One of the aims of the Charles River acquisition is to allow State Street to provide clients with a full front-to-back service. It is likely that it will become even easier for Charles River clients to feed order data directly to BestX once the deal closes. Therefore, the combination of the platforms should allow clients to improve their execution process and decision-making, while complying with fiduciary and regulatory best execution requirements.

TCA arms race

MiFID II also introduced pre-trade transparency requirements and post-trade reporting across asset classes for the first time. This means that TCA and best execution have become fundamentally interchangeable functions according to a recent report from consultancy Aite Group, MiFID II Best Execution: Multi-Asset-Class TCA Goes Mainstream.

Audrey Blater, Aite Group

Audrey Blater, PhD, author of the report, wrote: “The TCA arms race will translate into more and better technology, benchmarks, and functionality, which will be required to stay competitive and satisfy the growing demand.”

Therefore expansion into multi-asset-class TCA is an area of growth for many vendors, particularly in the fixed income and derivatives, although they suffer from a paucity of readily available market data.

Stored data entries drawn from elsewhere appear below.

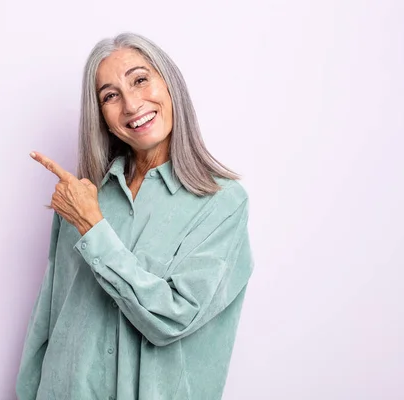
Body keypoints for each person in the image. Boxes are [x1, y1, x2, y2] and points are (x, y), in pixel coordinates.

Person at [16, 32, 254, 400]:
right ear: (103, 118)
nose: (130, 104)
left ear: (169, 84)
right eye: (110, 95)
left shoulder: (223, 204)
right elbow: (49, 314)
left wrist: (93, 227)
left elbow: (172, 318)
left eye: (140, 79)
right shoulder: (84, 196)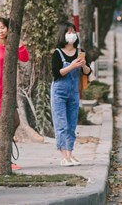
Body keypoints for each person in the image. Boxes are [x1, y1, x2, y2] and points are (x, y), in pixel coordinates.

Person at [0, 17, 29, 170]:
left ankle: (0, 159)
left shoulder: (11, 46)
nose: (0, 31)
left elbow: (25, 57)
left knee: (14, 121)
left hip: (7, 91)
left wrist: (18, 41)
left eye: (3, 27)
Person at [51, 22, 92, 167]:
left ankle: (70, 153)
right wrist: (71, 66)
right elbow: (56, 73)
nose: (71, 34)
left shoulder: (80, 51)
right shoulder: (57, 53)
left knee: (71, 125)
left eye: (73, 31)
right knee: (61, 124)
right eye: (68, 32)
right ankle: (64, 156)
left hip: (74, 92)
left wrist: (83, 65)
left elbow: (88, 72)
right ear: (63, 34)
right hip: (59, 92)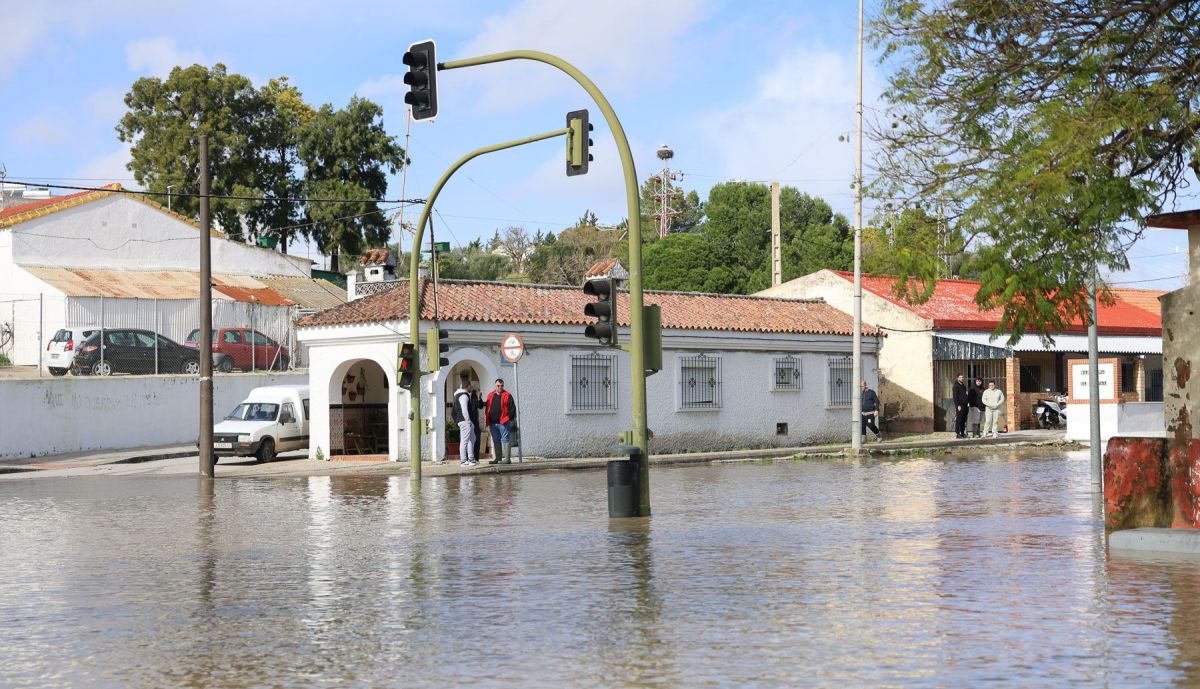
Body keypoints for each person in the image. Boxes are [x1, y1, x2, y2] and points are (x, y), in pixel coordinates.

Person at [486, 378, 517, 465]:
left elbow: (512, 410)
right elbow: (487, 407)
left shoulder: (508, 395)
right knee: (496, 440)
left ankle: (507, 459)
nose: (500, 387)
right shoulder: (490, 395)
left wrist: (506, 419)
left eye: (502, 385)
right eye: (498, 385)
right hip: (492, 423)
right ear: (495, 386)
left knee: (505, 439)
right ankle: (498, 458)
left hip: (503, 423)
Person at [451, 378, 477, 466]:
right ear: (468, 386)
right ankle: (463, 461)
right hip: (465, 421)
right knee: (465, 441)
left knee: (472, 439)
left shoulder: (458, 396)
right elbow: (464, 410)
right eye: (471, 386)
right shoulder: (463, 396)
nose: (471, 388)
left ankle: (471, 459)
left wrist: (457, 421)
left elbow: (453, 412)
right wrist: (468, 421)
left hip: (463, 421)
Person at [952, 373, 970, 438]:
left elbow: (965, 395)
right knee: (959, 420)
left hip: (965, 406)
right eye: (960, 377)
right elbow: (955, 397)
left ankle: (962, 433)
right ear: (957, 378)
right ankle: (958, 433)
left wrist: (967, 403)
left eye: (962, 377)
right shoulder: (956, 386)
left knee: (963, 420)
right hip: (960, 406)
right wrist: (958, 405)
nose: (961, 378)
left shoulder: (963, 386)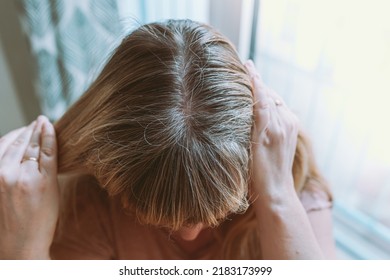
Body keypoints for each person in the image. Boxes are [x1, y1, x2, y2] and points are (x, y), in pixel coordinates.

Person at [0, 19, 335, 260]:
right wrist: (23, 251)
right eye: (151, 213)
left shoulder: (288, 182)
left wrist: (277, 196)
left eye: (220, 208)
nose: (188, 233)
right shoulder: (92, 204)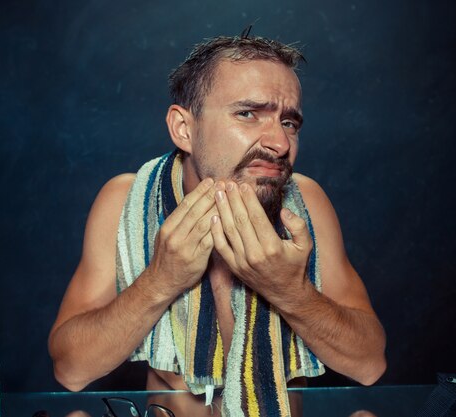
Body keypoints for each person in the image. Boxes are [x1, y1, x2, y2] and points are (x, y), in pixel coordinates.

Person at [49, 34, 386, 417]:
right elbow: (72, 370)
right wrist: (161, 279)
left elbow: (369, 364)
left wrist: (289, 290)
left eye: (289, 122)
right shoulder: (126, 200)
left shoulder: (305, 202)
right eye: (248, 113)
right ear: (183, 129)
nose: (279, 142)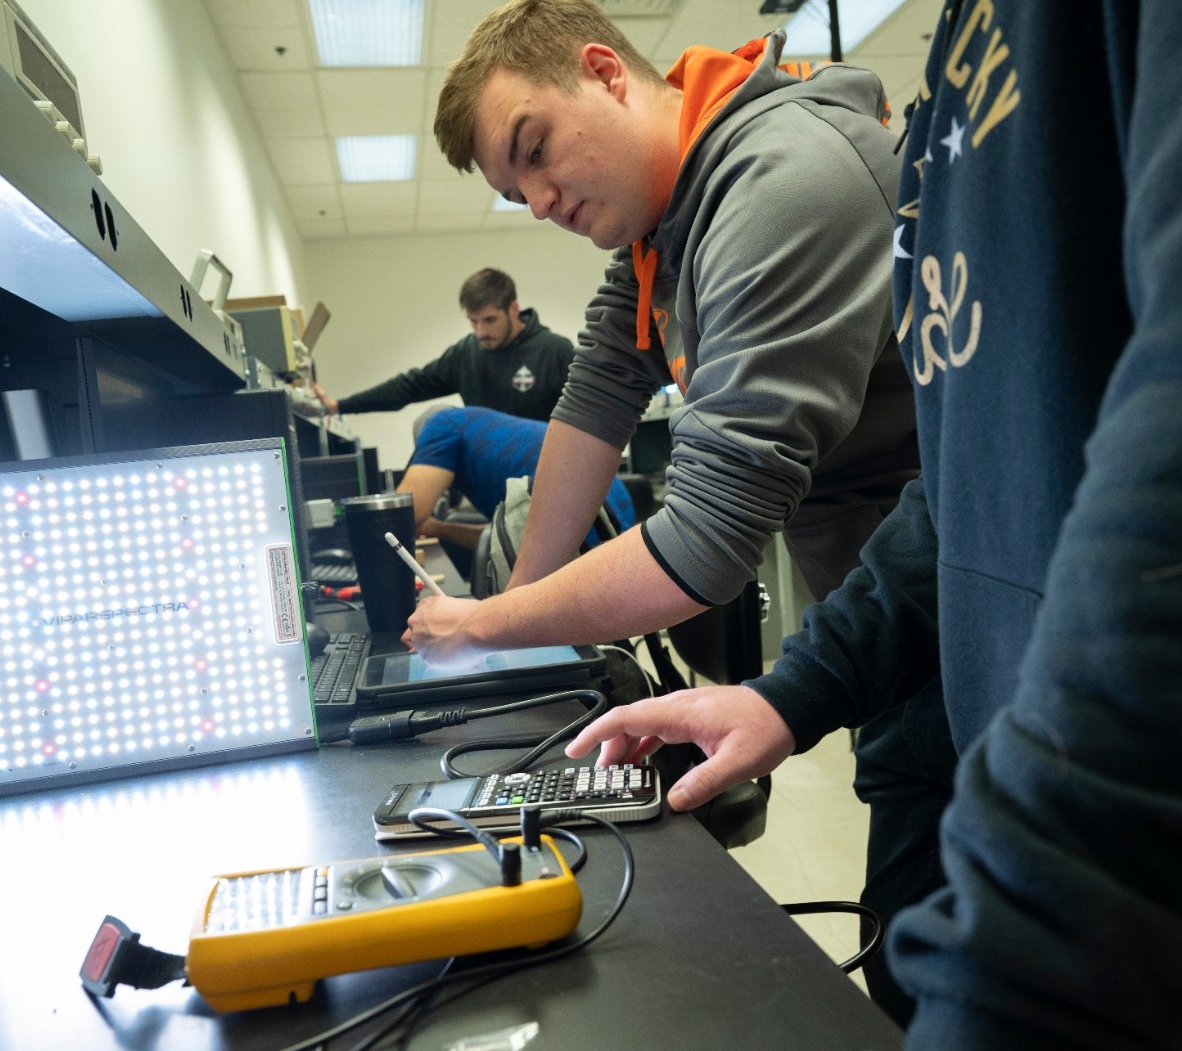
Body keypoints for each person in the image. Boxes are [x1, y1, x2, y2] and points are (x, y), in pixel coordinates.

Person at [565, 1, 1182, 1044]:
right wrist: (793, 691)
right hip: (983, 759)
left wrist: (1036, 940)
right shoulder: (963, 53)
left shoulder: (784, 176)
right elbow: (967, 470)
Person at [410, 0, 936, 1017]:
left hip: (972, 617)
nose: (537, 198)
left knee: (936, 965)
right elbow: (594, 401)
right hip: (892, 624)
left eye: (535, 149)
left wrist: (482, 624)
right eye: (513, 188)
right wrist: (519, 616)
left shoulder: (775, 183)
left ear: (606, 75)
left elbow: (702, 551)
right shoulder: (666, 229)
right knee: (913, 944)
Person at [311, 268, 574, 423]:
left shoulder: (555, 352)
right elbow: (409, 386)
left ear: (513, 309)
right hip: (490, 471)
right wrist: (340, 406)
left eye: (490, 320)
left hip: (545, 473)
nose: (481, 332)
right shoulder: (467, 353)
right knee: (435, 420)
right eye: (473, 322)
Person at [396, 404, 635, 565]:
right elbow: (503, 541)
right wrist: (438, 528)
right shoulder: (486, 434)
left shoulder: (441, 423)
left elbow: (401, 517)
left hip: (581, 539)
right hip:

Other trends are that vendors will offer TCA solutions that become more customized and granular in mature areas, such as equity and even foreign exchange, especially as there are improvements in market data sources that allow the creation of established benchmarks.

Amongst the buy side, the use of TCA for alpha generation is still in nascent stages at some institutions according to Aite.

“Two asset managers that seem similar on paper will have different performance results given their ability and willingness to use cost analysis in their strategies,” added Blater. “At some point, this difference is expected to become a battle of the haves versus the have-nots.”